## Task to complete
Each line below should be written out again without any change.

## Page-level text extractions

....................

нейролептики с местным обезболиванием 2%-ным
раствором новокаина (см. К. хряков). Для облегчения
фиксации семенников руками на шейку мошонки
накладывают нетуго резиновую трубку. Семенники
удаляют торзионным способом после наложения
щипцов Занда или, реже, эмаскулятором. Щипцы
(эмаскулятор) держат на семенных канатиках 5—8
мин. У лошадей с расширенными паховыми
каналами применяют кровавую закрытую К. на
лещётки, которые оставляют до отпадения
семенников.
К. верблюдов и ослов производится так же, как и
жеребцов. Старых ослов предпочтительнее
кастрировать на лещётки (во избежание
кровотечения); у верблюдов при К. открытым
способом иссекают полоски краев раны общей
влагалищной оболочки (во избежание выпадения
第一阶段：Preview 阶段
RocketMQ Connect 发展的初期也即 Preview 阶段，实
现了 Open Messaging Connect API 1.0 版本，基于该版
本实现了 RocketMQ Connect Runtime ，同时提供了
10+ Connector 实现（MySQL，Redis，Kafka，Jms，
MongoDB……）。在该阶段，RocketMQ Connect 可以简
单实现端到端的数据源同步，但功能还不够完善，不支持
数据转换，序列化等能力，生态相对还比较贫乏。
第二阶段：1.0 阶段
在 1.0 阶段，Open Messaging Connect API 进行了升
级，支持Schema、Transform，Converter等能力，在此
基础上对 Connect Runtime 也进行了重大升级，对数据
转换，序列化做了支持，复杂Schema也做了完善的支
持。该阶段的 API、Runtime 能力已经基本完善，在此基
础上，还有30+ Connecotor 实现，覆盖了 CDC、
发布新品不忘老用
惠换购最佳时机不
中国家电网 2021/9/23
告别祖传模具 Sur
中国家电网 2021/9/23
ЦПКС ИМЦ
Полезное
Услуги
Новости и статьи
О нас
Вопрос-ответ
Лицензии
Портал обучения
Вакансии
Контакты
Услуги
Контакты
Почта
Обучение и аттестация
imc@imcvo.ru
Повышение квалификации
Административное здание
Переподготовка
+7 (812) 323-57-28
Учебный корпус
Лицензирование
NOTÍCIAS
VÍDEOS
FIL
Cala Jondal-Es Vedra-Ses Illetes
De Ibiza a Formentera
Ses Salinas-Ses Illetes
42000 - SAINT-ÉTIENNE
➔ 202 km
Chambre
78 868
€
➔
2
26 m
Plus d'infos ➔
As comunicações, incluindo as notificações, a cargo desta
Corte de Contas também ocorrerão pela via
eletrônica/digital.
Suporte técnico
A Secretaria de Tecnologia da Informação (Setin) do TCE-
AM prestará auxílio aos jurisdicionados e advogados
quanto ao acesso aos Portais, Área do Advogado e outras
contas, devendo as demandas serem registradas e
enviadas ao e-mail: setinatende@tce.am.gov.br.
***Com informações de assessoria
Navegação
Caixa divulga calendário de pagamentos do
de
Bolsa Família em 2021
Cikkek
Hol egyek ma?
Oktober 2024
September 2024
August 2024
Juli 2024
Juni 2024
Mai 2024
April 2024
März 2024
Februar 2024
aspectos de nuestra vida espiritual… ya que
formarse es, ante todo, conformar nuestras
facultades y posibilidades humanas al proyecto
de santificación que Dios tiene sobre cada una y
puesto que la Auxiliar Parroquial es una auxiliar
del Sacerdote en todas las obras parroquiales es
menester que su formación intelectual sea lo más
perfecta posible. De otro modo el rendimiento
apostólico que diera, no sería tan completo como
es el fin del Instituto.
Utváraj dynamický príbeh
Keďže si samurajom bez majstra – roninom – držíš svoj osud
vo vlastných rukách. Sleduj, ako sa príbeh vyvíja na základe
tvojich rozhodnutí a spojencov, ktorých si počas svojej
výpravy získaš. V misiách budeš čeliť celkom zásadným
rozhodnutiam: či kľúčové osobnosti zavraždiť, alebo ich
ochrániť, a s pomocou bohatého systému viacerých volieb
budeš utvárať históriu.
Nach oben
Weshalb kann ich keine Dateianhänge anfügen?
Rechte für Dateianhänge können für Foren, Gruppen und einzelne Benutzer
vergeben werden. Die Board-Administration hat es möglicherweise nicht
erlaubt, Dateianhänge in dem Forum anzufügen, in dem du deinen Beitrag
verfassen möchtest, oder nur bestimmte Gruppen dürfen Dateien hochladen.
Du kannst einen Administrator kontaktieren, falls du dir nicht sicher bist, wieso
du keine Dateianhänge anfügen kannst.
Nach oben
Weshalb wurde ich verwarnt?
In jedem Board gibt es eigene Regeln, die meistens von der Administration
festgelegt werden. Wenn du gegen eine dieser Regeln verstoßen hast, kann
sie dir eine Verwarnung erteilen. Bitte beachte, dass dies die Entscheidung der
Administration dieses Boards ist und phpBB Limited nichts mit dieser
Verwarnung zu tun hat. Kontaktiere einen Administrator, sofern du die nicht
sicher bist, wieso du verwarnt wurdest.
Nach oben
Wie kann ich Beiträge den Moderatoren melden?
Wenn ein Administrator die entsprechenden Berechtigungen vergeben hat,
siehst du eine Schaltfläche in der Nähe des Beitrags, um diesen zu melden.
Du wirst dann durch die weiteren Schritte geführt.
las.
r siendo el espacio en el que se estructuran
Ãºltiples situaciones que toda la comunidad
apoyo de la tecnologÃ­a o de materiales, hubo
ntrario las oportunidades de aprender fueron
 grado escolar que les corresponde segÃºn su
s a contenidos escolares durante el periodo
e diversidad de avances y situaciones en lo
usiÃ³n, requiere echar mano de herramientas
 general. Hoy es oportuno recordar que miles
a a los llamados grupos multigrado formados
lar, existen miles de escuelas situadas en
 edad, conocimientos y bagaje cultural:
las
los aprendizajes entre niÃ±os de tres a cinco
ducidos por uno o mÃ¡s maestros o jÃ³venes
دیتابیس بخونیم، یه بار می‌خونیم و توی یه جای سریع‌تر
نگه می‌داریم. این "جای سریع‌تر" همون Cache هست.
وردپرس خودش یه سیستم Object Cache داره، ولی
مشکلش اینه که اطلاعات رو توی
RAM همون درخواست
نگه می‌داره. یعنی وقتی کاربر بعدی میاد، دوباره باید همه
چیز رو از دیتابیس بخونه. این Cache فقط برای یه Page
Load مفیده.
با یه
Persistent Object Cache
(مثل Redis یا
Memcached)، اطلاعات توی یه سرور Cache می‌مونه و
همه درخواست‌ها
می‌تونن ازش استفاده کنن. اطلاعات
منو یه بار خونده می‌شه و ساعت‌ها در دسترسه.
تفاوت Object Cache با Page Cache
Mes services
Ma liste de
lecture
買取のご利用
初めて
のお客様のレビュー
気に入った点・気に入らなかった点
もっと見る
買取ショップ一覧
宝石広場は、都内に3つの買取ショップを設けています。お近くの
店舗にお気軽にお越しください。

....................

## Exercise response
нейролептики с местным обезболиванием 2%-ным
раствором новокаина (см. К. хряков). Для облегчения
фиксации семенников руками на шейку мошонки
накладывают нетуго резиновую трубку. Семенники
удаляют торзионным способом после наложения
щипцов Занда или, реже, эмаскулятором. Щипцы
(эмаскулятор) держат на семенных канатиках 5—8
мин. У лошадей с расширенными паховыми
каналами применяют кровавую закрытую К. на
лещётки, которые оставляют до отпадения
семенников.
К. верблюдов и ослов производится так же, как и
жеребцов. Старых ослов предпочтительнее
кастрировать на лещётки (во избежание
кровотечения); у верблюдов при К. открытым
способом иссекают полоски краев раны общей
влагалищной оболочки (во избежание выпадения
第一阶段：Preview 阶段
RocketMQ Connect 发展的初期也即 Preview 阶段，实
现了 Open Messaging Connect API 1.0 版本，基于该版
本实现了 RocketMQ Connect Runtime ，同时提供了
10+ Connector 实现（MySQL，Redis，Kafka，Jms，
MongoDB……）。在该阶段，RocketMQ Connect 可以简
单实现端到端的数据源同步，但功能还不够完善，不支持
数据转换，序列化等能力，生态相对还比较贫乏。
第二阶段：1.0 阶段
在 1.0 阶段，Open Messaging Connect API 进行了升
级，支持Schema、Transform，Converter等能力，在此
基础上对 Connect Runtime 也进行了重大升级，对数据
转换，序列化做了支持，复杂Schema也做了完善的支
持。该阶段的 API、Runtime 能力已经基本完善，在此基
础上，还有30+ Connecotor 实现，覆盖了 CDC、
发布新品不忘老用
惠换购最佳时机不
中国家电网 2021/9/23
告别祖传模具 Sur
中国家电网 2021/9/23
ЦПКС ИМЦ
Полезное
Услуги
Новости и статьи
О нас
Вопрос-ответ
Лицензии
Портал обучения
Вакансии
Контакты
Услуги
Контакты
Почта
Обучение и аттестация
imc@imcvo.ru
Повышение квалификации
Административное здание
Переподготовка
+7 (812) 323-57-28
Учебный корпус
Лицензирование
NOTÍCIAS
VÍDEOS
FIL
Cala Jondal-Es Vedra-Ses Illetes
De Ibiza a Formentera
Ses Salinas-Ses Illetes
42000 - SAINT-ÉTIENNE
➔ 202 km
Chambre
78 868
€
➔
2
26 m
Plus d'infos ➔
As comunicações, incluindo as notificações, a cargo desta
Corte de Contas também ocorrerão pela via
eletrônica/digital.
Suporte técnico
A Secretaria de Tecnologia da Informação (Setin) do TCE-
AM prestará auxílio aos jurisdicionados e advogados
quanto ao acesso aos Portais, Área do Advogado e outras
contas, devendo as demandas serem registradas e
enviadas ao e-mail: setinatende@tce.am.gov.br.
***Com informações de assessoria
Navegação
Caixa divulga calendário de pagamentos do
de
Bolsa Família em 2021
Cikkek
Hol egyek ma?
Oktober 2024
September 2024
August 2024
Juli 2024
Juni 2024
Mai 2024
April 2024
März 2024
Februar 2024
aspectos de nuestra vida espiritual… ya que
formarse es, ante todo, conformar nuestras
facultades y posibilidades humanas al proyecto
de santificación que Dios tiene sobre cada una y
puesto que la Auxiliar Parroquial es una auxiliar
del Sacerdote en todas las obras parroquiales es
menester que su formación intelectual sea lo más
perfecta posible. De otro modo el rendimiento
apostólico que diera, no sería tan completo como
es el fin del Instituto.
Utváraj dynamický príbeh
Keďže si samurajom bez majstra – roninom – držíš svoj osud
vo vlastných rukách. Sleduj, ako sa príbeh vyvíja na základe
tvojich rozhodnutí a spojencov, ktorých si počas svojej
výpravy získaš. V misiách budeš čeliť celkom zásadným
rozhodnutiam: či kľúčové osobnosti zavraždiť, alebo ich
ochrániť, a s pomocou bohatého systému viacerých volieb
budeš utvárať históriu.
Nach oben
Weshalb kann ich keine Dateianhänge anfügen?
Rechte für Dateianhänge können für Foren, Gruppen und einzelne Benutzer
vergeben werden. Die Board-Administration hat es möglicherweise nicht
erlaubt, Dateianhänge in dem Forum anzufügen, in dem du deinen Beitrag
verfassen möchtest, oder nur bestimmte Gruppen dürfen Dateien hochladen.
Du kannst einen Administrator kontaktieren, falls du dir nicht sicher bist, wieso
du keine Dateianhänge anfügen kannst.
Nach oben
Weshalb wurde ich verwarnt?
In jedem Board gibt es eigene Regeln, die meistens von der Administration
festgelegt werden. Wenn du gegen eine dieser Regeln verstoßen hast, kann
sie dir eine Verwarnung erteilen. Bitte beachte, dass dies die Entscheidung der
Administration dieses Boards ist und phpBB Limited nichts mit dieser
Verwarnung zu tun hat. Kontaktiere einen Administrator, sofern du die nicht
sicher bist, wieso du verwarnt wurdest.
Nach oben
Wie kann ich Beiträge den Moderatoren melden?
Wenn ein Administrator die entsprechenden Berechtigungen vergeben hat,
siehst du eine Schaltfläche in der Nähe des Beitrags, um diesen zu melden.
Du wirst dann durch die weiteren Schritte geführt.
las.
r siendo el espacio en el que se estructuran
Ãºltiples situaciones que toda la comunidad
apoyo de la tecnologÃ­a o de materiales, hubo
ntrario las oportunidades de aprender fueron
 grado escolar que les corresponde segÃºn su
s a contenidos escolares durante el periodo
e diversidad de avances y situaciones en lo
usiÃ³n, requiere echar mano de herramientas
 general. Hoy es oportuno recordar que miles
a a los llamados grupos multigrado formados
lar, existen miles de escuelas situadas en
 edad, conocimientos y bagaje cultural:
las
los aprendizajes entre niÃ±os de tres a cinco
ducidos por uno o mÃ¡s maestros o jÃ³venes
دیتابیس بخونیم، یه بار می‌خونیم و توی یه جای سریع‌تر
نگه می‌داریم. این "جای سریع‌تر" همون Cache هست.
وردپرس خودش یه سیستم Object Cache داره، ولی
مشکلش اینه که اطلاعات رو توی
RAM همون درخواست
نگه می‌داره. یعنی وقتی کاربر بعدی میاد، دوباره باید همه
چیز رو از دیتابیس بخونه. این Cache فقط برای یه Page
Load مفیده.
با یه
Persistent Object Cache
(مثل Redis یا
Memcached)، اطلاعات توی یه سرور Cache می‌مونه و
همه درخواست‌ها
می‌تونن ازش استفاده کنن. اطلاعات
منو یه بار خونده می‌شه و ساعت‌ها در دسترسه.
تفاوت Object Cache با Page Cache
Mes services
Ma liste de
lecture
買取のご利用
初めて
のお客様のレビュー
気に入った点・気に入らなかった点
もっと見る
買取ショップ一覧
宝石広場は、都内に3つの買取ショップを設けています。お近くの
店舗にお気軽にお越しください。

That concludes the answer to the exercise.